Giannopoulos P F, Chu J, Joshi Y B, Sperow M, Li J-G, Kirby L G, Praticò D
1] Center for Translational Medicine and Temple University School of Medicine, Philadelphia, PA, USA [2] Department of Pharmacology, Temple University School of Medicine, Philadelphia, PA, USA.
Center for Substance Abuse Research, Temple University School of Medicine, Philadelphia, PA, USA.
Mol Psychiatry. 2014 Apr;19(4):511-8. doi: 10.1038/mp.2013.23. Epub 2013 Mar 12.

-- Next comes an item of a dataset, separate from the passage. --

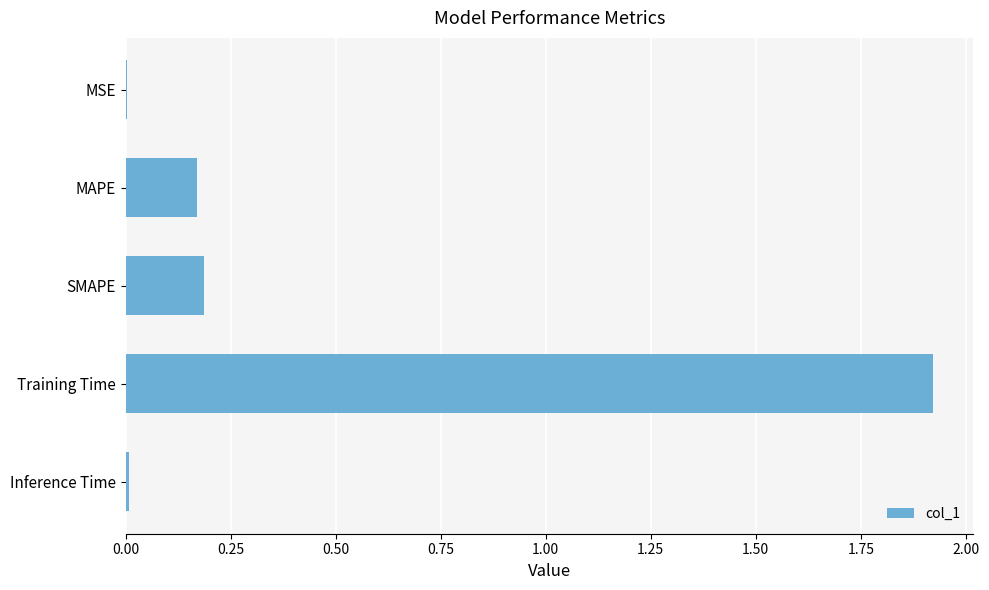

What is the sum of the values at Training Time and SMAPE?

2.1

5-Lipoxygenase (5LO) is upregulated in Alzheimer's disease (AD) and in vivo modulates the amyloidotic phenotype of amyloid precursor protein transgenic mice. However, no data are available on the effects that 5LO has on synaptic function, integrity and cognition. To address this issue, we used a genetic and a pharmacological approach by generating 3 × Tg mice deficient for 5LO and administering 3 × Tg mice with a 5LO inhibitor. Compared with controls, we found that even before the development of overt neuropathology, both animals manifested significant memory improvement, rescue of their synaptic dysfunction and amelioration of synaptic integrity. In addition, later in life, these mice had a significant reduction of Aβ and tau pathology. Our findings support a novel functional role for 5LO in regulating synaptic plasticity and memory. They establish this protein as a pleiotropic contributor to the development of the full spectrum of the AD phenotype, making it a valid therapeutic target for the treatment of AD.
5-脂氧合酶(5LO)在阿尔茨海默病(AD)中表达上调,并且在体内可调节淀粉样前体蛋白转基因小鼠的淀粉样变性表型。然而,关于5LO对突触功能、完整性和认知的影响尚无相关数据。为解决这一问题,我们采用了遗传学和药理学方法,构建了5LO基因缺陷的3×Tg小鼠,并给3×Tg小鼠施用5LO抑制剂。与对照组相比,我们发现即使在明显的神经病理学出现之前,这两种动物均表现出显著的记忆改善、突触功能障碍的恢复以及突触完整性的改善。此外,在生命后期,这些小鼠的Aβ和tau病理学显著减轻。我们的研究结果支持5LO在调节突触可塑性和记忆方面具有新的功能作用。它们证实该蛋白是AD表型全谱发展的多效性因素,使其成为AD治疗的有效靶点。